2:54 am

{I wrote this last night, and never hit publish till this morning. Debated with not publishing, but then decided to share those middle of night thoughts with you all.}

I'm down in the living room awake.

I was going to blame it on the constant thunder outside -- and Caleb crying out because he was nervous -- but I realized that I was awake prior to that. My pain pill wore off and has left me in this foggy (and slight ill feeling) state. With returned pain.  Which makes me wonder if I might just try to plow through these next 8 days with just ibuprofen....

But, the house is fairly quiet.

Oh, there are those little noises. The air conditioner running. The old computer. Faint thunder in the distance. Brennan sniffling (I think he needs allergy meds). And my fingers hitting the keys.

I had written two blog posts earlier tonight -- posts about my journey right now and how I am going to have to surrender those schedules of mine. They talked about faith and fear and trust. From being able to get all the homeschool curriculum we need (since I'm probably not going to be up to selling all mine now) to realizing that this is just a season. A season that I've been trying to run away from. Avoid. Because, after all it is almost August and there is so much to be done in August to prep for the fall. Being forced to do a fraction of what one normally likes to do typically isn't my choice of seasons to hang out in.

It's not really convenient.


And then, as I was typing up an email response to my friend Amy @ Raising Arrows, it hit me so profoundly that this season is teaching me things. About me. And my tendency to create control in my life -- from homeschooling to cleaning to organizing to perfectionism -- and how really, I need to lessen my grip. Which is a hard thing to do.  Especially, like I've written about, when that clenched fist of control is sometimes there as a way to hide from dealing with deeper issues.

Like fear. Or not measuring up. Worry.

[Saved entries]
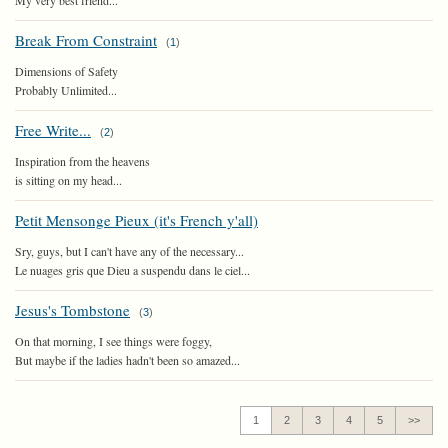
My very best friend...
Break From Constraint
(
1
)
Dimensions of Safety
Probably Unlimited...
Free Write...
(
2
)
Inspiration from the heavens
is sitting on my head...
Petit Mensonge Pieux (it's French y'all)
Sry, guys, but I can't have any of the necessary...
Le nuages gris que Dieu a suspendu dans le ciel...
Jesus's Tombstone
(
3
)
On that morning, I see things were foggy,
But maybe if the ladies hadn't been so amazed...
1
2
3
4
5
>>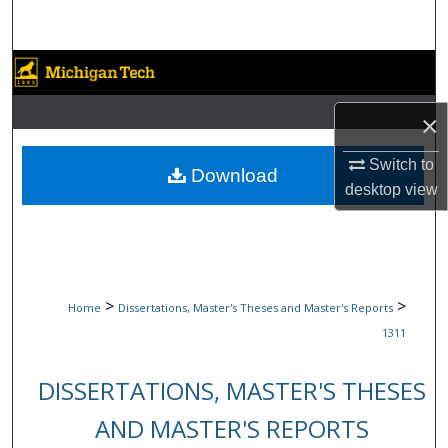
Search
Browse Collections
My Account
×
Switch to
About
Download
desktop
view
Digital Commons Network™
>
>
Home
Dissertations, Master's Theses and Master's Reports
1311
DISSERTATIONS, MASTER'S THESES
AND MASTER'S REPORTS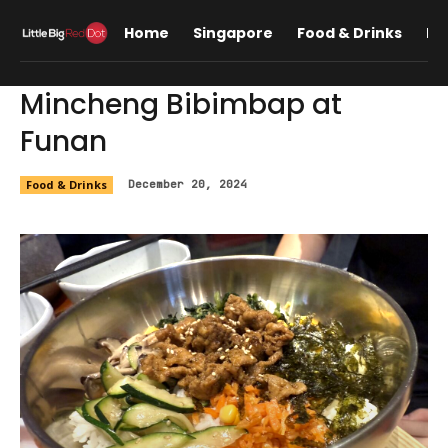
Home
Singapore
Food & Drinks
Lif
Mincheng Bibimbap at
Funan
Food & Drinks
December 20, 2024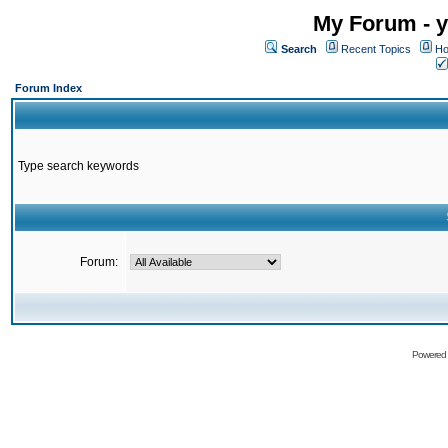
My Forum - y
Search
Recent Topics
Ho
Forum Index
Type search keywords
Forum:
Powered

## [Exercise]
In the 2:54 am post, whom was the writer emailing when it hit that this season is teaching them things?

## [Answer to this problem]
Their friend Amy @ Raising Arrows.